A toothless man with an axe strapped to his back strode from one of the roadside camps and grabbed Lyrie by the arm.
“I ’fink I’ll try some of your cunny, whore.”
Lyrie gagged at the stench of his rotten fish breath. She tried in vain to yank her arm free but the man laughed and pulled her closer, and then Everild was there—a blur. There was a dull cracking noise and when Lyrie opened her eyes the toothless man was on the ground trying to staunch his bleeding nose.
“She’s not for you,” Everild said flatly, and then he continued on down the road, leaving Lyrie to scurry along behind him.
When the toothless man was safely behind them, Lyrie grabbed at Everild’s sleeve. “Everild, thank you for that.”
He stopped and looked at her, and for a moment she thought he would return her smile, but instead he grabbed her by the wrist and twisted it until she thought it would break. “
When we get to camp, you will stay in the tent,” he whispered over her gasping. “A war is no place for women, not even whores, and especially not whores like you. You’ll stay out of sight and when we leave on the morrow, you’ll dress as a boy. The Earl has forbidden whores and other hanger-ons from traveling with the fleet for wont of space, but Lord Klaye means to smuggle you aboard whatever ship we’re on. If it were my choice, you’d not be going along with us, but Lord Klaye has his desires, and he is not one you want to deprive of his desires. Am I understood?”
Between the pain in her wrist and the realization she had just become a camp whore, tears filled Lyrie’s eyes. All she could do was nod.
“Very well then. Keep close and keep quiet, whore.”
The following morning, Basilides watched the sunrise alongside the Earl from the aft castle of The Valor of Gaulang. It was not a peaceful sunrise. The shouts of sailors and dock workers loading ships cut through the chill morning air, and some ten thousand soldiers clogged the streets, waiting to board whichever vessel would be taking them to North Port. It was a scene the likes of which Basilides had never witnessed.

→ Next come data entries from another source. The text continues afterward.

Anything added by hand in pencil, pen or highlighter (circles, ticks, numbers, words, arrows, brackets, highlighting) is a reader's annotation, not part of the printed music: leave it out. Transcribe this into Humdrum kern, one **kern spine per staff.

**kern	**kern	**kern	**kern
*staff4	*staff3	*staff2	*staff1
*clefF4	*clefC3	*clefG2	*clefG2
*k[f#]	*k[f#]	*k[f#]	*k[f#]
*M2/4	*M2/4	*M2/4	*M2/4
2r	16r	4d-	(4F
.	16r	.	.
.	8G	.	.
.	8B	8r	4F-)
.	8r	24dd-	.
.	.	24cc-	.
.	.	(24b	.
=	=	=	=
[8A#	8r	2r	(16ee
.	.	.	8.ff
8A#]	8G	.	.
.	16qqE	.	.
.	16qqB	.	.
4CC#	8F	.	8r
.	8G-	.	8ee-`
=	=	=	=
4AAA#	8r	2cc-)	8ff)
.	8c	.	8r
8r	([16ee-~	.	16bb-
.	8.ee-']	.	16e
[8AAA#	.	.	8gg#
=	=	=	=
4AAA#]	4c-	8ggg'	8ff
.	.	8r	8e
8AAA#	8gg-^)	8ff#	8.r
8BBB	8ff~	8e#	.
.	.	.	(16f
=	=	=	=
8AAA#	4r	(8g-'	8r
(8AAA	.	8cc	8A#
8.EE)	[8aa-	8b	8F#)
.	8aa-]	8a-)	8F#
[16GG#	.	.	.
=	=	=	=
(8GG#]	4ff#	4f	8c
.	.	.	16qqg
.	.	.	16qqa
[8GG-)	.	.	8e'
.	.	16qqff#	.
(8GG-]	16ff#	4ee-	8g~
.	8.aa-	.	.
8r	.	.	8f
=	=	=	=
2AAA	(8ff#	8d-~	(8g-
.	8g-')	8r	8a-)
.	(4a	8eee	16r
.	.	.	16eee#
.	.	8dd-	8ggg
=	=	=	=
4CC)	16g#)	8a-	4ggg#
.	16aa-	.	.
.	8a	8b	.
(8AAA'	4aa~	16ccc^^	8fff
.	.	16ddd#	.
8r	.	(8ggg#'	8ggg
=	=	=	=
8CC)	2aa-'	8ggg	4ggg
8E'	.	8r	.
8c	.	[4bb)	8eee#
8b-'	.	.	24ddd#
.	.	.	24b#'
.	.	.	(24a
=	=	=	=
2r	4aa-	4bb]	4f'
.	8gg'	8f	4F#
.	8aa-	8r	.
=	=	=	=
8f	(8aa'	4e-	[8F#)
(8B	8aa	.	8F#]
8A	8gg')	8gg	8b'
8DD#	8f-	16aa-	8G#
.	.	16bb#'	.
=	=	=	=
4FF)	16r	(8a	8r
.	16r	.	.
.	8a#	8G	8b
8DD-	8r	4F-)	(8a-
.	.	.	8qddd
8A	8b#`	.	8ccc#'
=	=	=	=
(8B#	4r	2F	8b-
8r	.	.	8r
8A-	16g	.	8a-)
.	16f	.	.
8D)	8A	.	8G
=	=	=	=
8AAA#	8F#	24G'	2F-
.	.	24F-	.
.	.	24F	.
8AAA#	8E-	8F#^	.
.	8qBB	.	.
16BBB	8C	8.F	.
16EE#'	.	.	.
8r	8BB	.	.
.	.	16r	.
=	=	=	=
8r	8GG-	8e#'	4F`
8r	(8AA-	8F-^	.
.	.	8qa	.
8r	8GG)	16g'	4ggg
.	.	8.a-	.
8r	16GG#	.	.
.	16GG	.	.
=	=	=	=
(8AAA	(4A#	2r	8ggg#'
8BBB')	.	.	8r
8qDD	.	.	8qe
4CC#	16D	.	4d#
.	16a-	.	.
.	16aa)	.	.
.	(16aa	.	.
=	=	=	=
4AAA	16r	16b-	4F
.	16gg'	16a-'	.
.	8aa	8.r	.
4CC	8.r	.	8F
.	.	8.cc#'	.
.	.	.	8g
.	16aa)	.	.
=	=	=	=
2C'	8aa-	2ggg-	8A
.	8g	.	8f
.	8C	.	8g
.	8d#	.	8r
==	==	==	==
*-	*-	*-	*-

The ocean breeze shifted and blew the smoke from an oil lamp on the aft castle deck into the Earl’s face, triggering a dry rasping cough that shook his entire body. Basilides extinguished the wick with the brass snuffer hanging there by a rope, then went to the Earl and grabbed the thumb of his right hand. Startled, the Earl tried to pull his hand away, but Basilides held it firm, pressing with his fingers onto the tendon atop the Earl’s thumb. His coughing seized as abruptly as it started. The Earl stared at him in amazement as Basilides continued to probe his hand and fingers.
“Enough,” the Earl said, pulling his hand free. “What’s your name, leech?”
“Basilides, my lord.”
“And your surname?”
“I haven’t one, my lord. I’m an orphan. Master Garson named me, and he merely called me Basilides.”